WHAT TO DO.
Consider the entries below. Count the lines holding the string "other" and state the number only.

[GIVEN RECORDS — start]

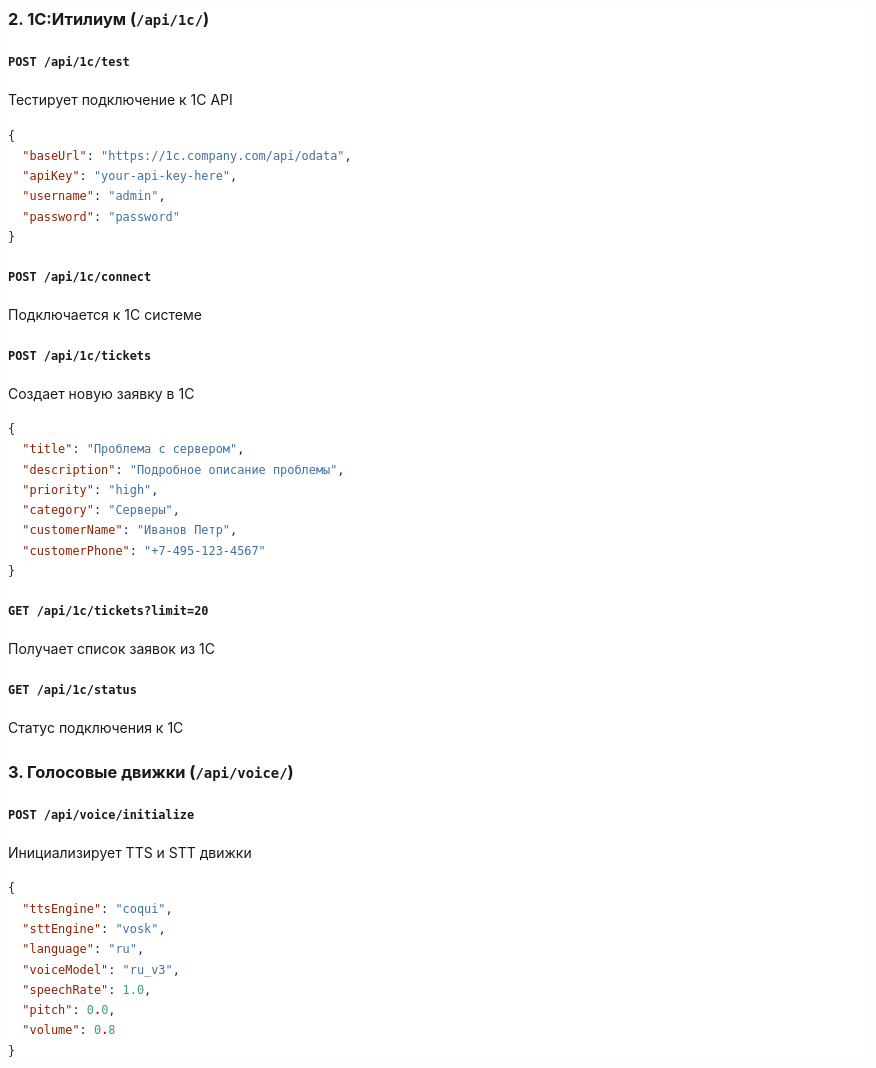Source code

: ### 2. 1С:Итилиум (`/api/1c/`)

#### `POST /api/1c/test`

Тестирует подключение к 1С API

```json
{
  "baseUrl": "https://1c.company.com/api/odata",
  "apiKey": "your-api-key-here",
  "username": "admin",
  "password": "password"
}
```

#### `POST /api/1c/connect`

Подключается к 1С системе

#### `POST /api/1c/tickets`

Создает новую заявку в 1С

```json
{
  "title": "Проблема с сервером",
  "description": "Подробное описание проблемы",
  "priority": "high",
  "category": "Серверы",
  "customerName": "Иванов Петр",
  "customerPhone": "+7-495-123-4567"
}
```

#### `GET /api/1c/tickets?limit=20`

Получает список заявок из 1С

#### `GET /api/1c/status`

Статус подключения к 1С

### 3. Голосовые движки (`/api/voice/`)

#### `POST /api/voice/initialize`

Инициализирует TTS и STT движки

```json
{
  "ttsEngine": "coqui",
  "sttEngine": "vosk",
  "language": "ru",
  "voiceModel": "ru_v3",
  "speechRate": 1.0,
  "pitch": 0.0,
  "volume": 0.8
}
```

[GIVEN RECORDS — finish]
[GIVEN RECORDS — start]

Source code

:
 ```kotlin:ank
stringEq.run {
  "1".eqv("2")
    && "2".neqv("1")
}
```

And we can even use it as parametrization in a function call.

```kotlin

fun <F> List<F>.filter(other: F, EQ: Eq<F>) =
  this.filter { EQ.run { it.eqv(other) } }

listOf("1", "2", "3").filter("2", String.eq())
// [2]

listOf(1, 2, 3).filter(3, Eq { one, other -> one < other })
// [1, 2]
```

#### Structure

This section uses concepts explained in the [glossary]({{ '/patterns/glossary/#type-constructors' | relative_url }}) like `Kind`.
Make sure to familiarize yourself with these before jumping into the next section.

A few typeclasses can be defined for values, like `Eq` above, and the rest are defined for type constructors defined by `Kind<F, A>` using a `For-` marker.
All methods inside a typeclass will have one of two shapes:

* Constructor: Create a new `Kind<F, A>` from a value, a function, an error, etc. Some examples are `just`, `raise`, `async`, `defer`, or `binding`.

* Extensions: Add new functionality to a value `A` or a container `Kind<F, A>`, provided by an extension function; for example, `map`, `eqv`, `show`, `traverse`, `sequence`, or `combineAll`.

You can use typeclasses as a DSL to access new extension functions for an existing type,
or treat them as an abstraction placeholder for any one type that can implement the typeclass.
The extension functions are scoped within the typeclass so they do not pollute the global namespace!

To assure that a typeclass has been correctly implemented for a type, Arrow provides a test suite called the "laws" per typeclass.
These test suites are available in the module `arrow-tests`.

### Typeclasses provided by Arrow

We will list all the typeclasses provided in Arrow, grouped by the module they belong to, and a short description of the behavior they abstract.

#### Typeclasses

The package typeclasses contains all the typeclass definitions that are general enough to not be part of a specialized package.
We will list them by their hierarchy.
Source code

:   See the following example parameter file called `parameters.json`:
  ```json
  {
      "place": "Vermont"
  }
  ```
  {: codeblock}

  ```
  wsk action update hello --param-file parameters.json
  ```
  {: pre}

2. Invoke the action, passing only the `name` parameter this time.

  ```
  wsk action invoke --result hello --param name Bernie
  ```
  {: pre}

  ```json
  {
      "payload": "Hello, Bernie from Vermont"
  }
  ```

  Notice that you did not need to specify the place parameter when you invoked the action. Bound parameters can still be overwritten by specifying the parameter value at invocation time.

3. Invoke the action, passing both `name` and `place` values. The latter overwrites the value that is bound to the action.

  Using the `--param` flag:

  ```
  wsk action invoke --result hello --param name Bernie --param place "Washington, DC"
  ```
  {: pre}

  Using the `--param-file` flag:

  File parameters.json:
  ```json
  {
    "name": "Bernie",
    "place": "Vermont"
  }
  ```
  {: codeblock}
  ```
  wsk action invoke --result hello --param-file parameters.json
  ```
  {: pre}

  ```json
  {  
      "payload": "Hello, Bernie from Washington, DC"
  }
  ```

[GIVEN RECORDS — finish]

TASK RESPONSE.
3